Friday, 8 June 2012

Graham Greene says, "There's always a Bristol Hotel"

Graham Greene's 1939 novel  The Confidential Agent opens with the arrival of the hero 'D' at Dover. He has been abroad for so long that his passport photograph bears little resemblance to him, and as result a detective takes him aside to question him.

..."Perhaps, if you would let me know where you are staying in London," he says, " addresss?"
..."Bristol," D replies. "There's always a Bristol."
..."Not in England," the detective replies, and he goes on to suggest the Strand Palace as a suitable hotel for somebody who clearly could not afford the Ritz.

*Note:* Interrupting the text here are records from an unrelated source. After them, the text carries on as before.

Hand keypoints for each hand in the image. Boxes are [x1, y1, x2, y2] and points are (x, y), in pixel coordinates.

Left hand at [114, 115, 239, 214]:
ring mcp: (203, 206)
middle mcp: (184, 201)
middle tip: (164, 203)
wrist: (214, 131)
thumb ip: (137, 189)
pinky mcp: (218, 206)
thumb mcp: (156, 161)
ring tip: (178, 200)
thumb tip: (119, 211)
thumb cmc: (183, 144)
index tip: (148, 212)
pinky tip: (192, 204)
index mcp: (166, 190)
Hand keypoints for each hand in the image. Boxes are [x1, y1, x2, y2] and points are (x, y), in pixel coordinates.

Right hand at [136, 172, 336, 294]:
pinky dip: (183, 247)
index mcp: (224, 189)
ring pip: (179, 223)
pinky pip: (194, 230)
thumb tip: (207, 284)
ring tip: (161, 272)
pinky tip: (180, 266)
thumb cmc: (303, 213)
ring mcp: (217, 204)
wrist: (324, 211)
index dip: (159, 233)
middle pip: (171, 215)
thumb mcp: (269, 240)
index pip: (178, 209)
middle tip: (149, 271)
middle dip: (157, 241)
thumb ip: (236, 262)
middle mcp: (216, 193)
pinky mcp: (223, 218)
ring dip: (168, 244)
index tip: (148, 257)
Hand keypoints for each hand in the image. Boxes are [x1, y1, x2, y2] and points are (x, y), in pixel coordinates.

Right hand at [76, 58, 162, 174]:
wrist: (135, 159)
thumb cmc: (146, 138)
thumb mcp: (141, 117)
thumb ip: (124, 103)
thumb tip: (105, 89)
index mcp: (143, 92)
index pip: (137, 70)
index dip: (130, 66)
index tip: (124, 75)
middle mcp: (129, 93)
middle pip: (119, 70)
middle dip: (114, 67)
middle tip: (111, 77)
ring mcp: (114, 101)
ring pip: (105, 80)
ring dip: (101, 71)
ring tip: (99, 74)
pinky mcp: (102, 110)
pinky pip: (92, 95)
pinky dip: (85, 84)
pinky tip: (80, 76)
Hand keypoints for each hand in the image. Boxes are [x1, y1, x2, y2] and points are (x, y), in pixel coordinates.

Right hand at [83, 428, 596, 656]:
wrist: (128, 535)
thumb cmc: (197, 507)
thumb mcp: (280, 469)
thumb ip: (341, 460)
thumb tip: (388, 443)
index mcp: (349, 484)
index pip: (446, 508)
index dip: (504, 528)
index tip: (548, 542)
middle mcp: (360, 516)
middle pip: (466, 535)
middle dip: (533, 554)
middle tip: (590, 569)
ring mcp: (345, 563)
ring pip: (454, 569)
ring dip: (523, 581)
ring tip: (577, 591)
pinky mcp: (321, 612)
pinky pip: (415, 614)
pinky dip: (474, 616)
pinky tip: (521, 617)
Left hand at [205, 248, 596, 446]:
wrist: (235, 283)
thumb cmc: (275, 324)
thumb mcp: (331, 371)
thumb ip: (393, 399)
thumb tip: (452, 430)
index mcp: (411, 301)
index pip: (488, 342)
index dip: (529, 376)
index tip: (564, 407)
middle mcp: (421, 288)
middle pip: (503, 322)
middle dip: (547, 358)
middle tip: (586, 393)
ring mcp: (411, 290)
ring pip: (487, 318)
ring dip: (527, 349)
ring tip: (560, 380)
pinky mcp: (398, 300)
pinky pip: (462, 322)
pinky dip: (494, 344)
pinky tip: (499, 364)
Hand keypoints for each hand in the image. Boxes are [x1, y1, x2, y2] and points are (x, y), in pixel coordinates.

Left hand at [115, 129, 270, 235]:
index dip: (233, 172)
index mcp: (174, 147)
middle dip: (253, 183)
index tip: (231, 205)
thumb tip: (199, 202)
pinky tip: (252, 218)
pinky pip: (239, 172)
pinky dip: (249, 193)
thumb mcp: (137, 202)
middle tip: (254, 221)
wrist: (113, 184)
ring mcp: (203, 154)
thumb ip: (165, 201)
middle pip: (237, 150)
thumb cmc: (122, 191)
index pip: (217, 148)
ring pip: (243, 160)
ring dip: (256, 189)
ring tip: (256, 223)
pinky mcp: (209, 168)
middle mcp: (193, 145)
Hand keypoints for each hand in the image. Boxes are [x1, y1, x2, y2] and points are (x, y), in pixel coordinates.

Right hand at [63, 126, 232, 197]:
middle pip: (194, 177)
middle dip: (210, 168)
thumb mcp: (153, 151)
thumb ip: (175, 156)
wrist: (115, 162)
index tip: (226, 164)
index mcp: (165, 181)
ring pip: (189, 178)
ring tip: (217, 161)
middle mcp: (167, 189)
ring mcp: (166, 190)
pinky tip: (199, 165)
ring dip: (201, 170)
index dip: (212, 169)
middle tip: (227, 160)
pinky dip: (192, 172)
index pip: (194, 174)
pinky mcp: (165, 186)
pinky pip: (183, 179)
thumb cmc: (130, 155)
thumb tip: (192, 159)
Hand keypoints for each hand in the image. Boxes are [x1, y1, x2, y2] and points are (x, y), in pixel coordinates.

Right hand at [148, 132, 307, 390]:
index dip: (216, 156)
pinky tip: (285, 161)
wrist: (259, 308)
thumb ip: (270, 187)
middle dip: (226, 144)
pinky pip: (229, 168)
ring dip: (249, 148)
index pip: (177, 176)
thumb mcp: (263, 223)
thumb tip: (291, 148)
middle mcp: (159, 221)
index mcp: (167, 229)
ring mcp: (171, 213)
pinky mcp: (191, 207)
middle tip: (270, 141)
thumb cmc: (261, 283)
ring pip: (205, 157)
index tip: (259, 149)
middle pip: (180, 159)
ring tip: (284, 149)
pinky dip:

It is true that there was no Hotel Bristol in London at the time. The Bristol Hotel in Burlington Gardens, described in the 1900 Baedeker as "a high class house similar to the Albermarle", had not survived. But there was at least one Bristol hotel in England.

The Hotel Bristol in Newquay, which is still flourishing, was started by Howard and Minnie Young in 1927, Mr Young having just returned from the Continent where he had seen a number of smart hotels called Bristol.

This postcards (right) of the Hotel Bristol in Brighton has no date on it, but may well be from around in that time. On the sea front, it is now the Bristol Bar. There was also a Hotel Bristol in Folkestone about the time Graham Greene was writing.

In 2007 Jurys hotel in Bristol changed its name to simply The Hotel Bristol – surprisingly, it was the first hotel in the city to have the name.